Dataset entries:
........

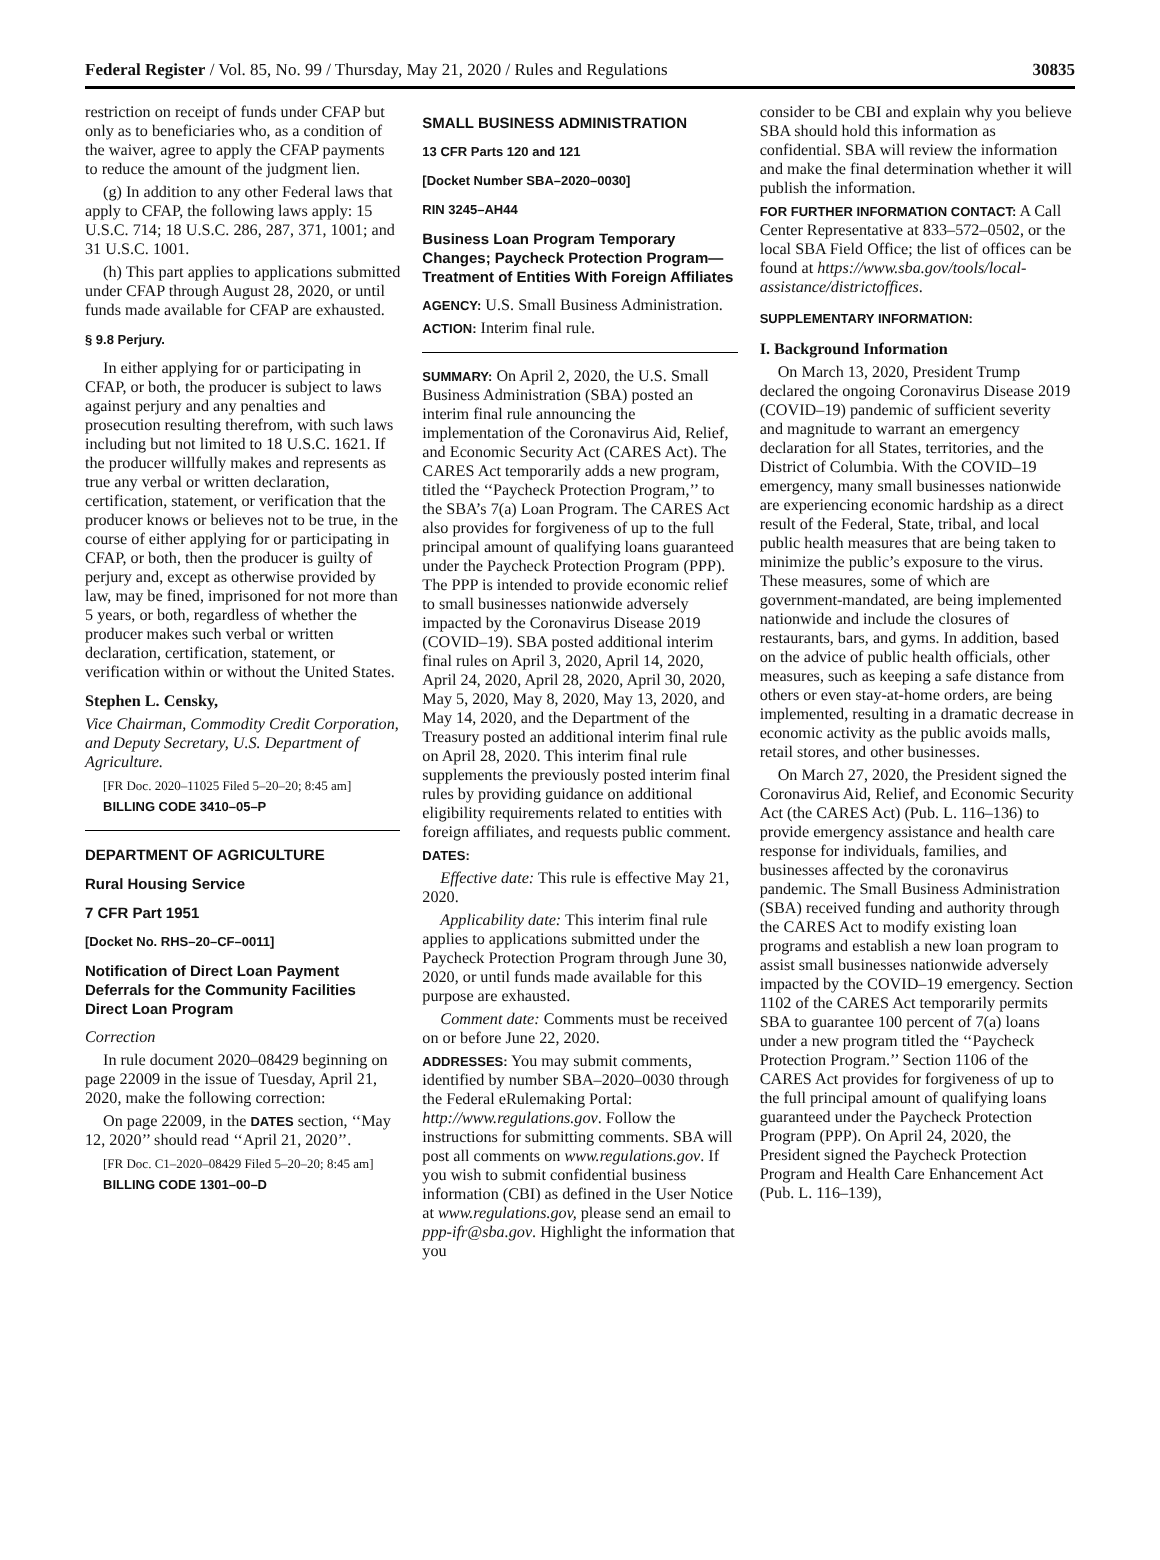Federal Register / Vol. 85, No. 99 / Thursday, May 21, 2020 / Rules and Regulations 30835
restriction on receipt of funds under CFAP but only as to beneficiaries who, as a condition of the waiver, agree to apply the CFAP payments to reduce the amount of the judgment lien.
(g) In addition to any other Federal laws that apply to CFAP, the following laws apply: 15 U.S.C. 714; 18 U.S.C. 286, 287, 371, 1001; and 31 U.S.C. 1001.
(h) This part applies to applications submitted under CFAP through August 28, 2020, or until funds made available for CFAP are exhausted.
§ 9.8 Perjury.
In either applying for or participating in CFAP, or both, the producer is subject to laws against perjury and any penalties and prosecution resulting therefrom, with such laws including but not limited to 18 U.S.C. 1621. If the producer willfully makes and represents as true any verbal or written declaration, certification, statement, or verification that the producer knows or believes not to be true, in the course of either applying for or participating in CFAP, or both, then the producer is guilty of perjury and, except as otherwise provided by law, may be fined, imprisoned for not more than 5 years, or both, regardless of whether the producer makes such verbal or written declaration, certification, statement, or verification within or without the United States.
Stephen L. Censky,
Vice Chairman, Commodity Credit Corporation, and Deputy Secretary, U.S. Department of Agriculture.
[FR Doc. 2020–11025 Filed 5–20–20; 8:45 am]
BILLING CODE 3410–05–P
DEPARTMENT OF AGRICULTURE
Rural Housing Service
7 CFR Part 1951
[Docket No. RHS–20–CF–0011]
Notification of Direct Loan Payment Deferrals for the Community Facilities Direct Loan Program
Correction
In rule document 2020–08429 beginning on page 22009 in the issue of Tuesday, April 21, 2020, make the following correction:
On page 22009, in the DATES section, ‘‘May 12, 2020’’ should read ‘‘April 21, 2020’’.
[FR Doc. C1–2020–08429 Filed 5–20–20; 8:45 am]
BILLING CODE 1301–00–D
SMALL BUSINESS ADMINISTRATION
13 CFR Parts 120 and 121
[Docket Number SBA–2020–0030]
RIN 3245–AH44
Business Loan Program Temporary Changes; Paycheck Protection Program—Treatment of Entities With Foreign Affiliates
AGENCY: U.S. Small Business Administration.
ACTION: Interim final rule.
SUMMARY: On April 2, 2020, the U.S. Small Business Administration (SBA) posted an interim final rule announcing the implementation of the Coronavirus Aid, Relief, and Economic Security Act (CARES Act). The CARES Act temporarily adds a new program, titled the ‘‘Paycheck Protection Program,’’ to the SBA’s 7(a) Loan Program. The CARES Act also provides for forgiveness of up to the full principal amount of qualifying loans guaranteed under the Paycheck Protection Program (PPP). The PPP is intended to provide economic relief to small businesses nationwide adversely impacted by the Coronavirus Disease 2019 (COVID–19). SBA posted additional interim final rules on April 3, 2020, April 14, 2020, April 24, 2020, April 28, 2020, April 30, 2020, May 5, 2020, May 8, 2020, May 13, 2020, and May 14, 2020, and the Department of the Treasury posted an additional interim final rule on April 28, 2020. This interim final rule supplements the previously posted interim final rules by providing guidance on additional eligibility requirements related to entities with foreign affiliates, and requests public comment.
DATES:
Effective date: This rule is effective May 21, 2020.
Applicability date: This interim final rule applies to applications submitted under the Paycheck Protection Program through June 30, 2020, or until funds made available for this purpose are exhausted.
Comment date: Comments must be received on or before June 22, 2020.
ADDRESSES: You may submit comments, identified by number SBA–2020–0030 through the Federal eRulemaking Portal: http://www.regulations.gov. Follow the instructions for submitting comments. SBA will post all comments on www.regulations.gov. If you wish to submit confidential business information (CBI) as defined in the User Notice at www.regulations.gov, please send an email to ppp-ifr@sba.gov. Highlight the information that you
consider to be CBI and explain why you believe SBA should hold this information as confidential. SBA will review the information and make the final determination whether it will publish the information.
FOR FURTHER INFORMATION CONTACT: A Call Center Representative at 833–572–0502, or the local SBA Field Office; the list of offices can be found at https://www.sba.gov/tools/local-assistance/districtoffices.
SUPPLEMENTARY INFORMATION:
I. Background Information
On March 13, 2020, President Trump declared the ongoing Coronavirus Disease 2019 (COVID–19) pandemic of sufficient severity and magnitude to warrant an emergency declaration for all States, territories, and the District of Columbia. With the COVID–19 emergency, many small businesses nationwide are experiencing economic hardship as a direct result of the Federal, State, tribal, and local public health measures that are being taken to minimize the public’s exposure to the virus. These measures, some of which are government-mandated, are being implemented nationwide and include the closures of restaurants, bars, and gyms. In addition, based on the advice of public health officials, other measures, such as keeping a safe distance from others or even stay-at-home orders, are being implemented, resulting in a dramatic decrease in economic activity as the public avoids malls, retail stores, and other businesses.
On March 27, 2020, the President signed the Coronavirus Aid, Relief, and Economic Security Act (the CARES Act) (Pub. L. 116–136) to provide emergency assistance and health care response for individuals, families, and businesses affected by the coronavirus pandemic. The Small Business Administration (SBA) received funding and authority through the CARES Act to modify existing loan programs and establish a new loan program to assist small businesses nationwide adversely impacted by the COVID–19 emergency. Section 1102 of the CARES Act temporarily permits SBA to guarantee 100 percent of 7(a) loans under a new program titled the ‘‘Paycheck Protection Program.’’ Section 1106 of the CARES Act provides for forgiveness of up to the full principal amount of qualifying loans guaranteed under the Paycheck Protection Program (PPP). On April 24, 2020, the President signed the Paycheck Protection Program and Health Care Enhancement Act (Pub. L. 116–139),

........

**WHAT IS NEEDED:**
Among the lines in the data above, find those containing "page" and give only how many there are.

**ANSWER SECTION:**
2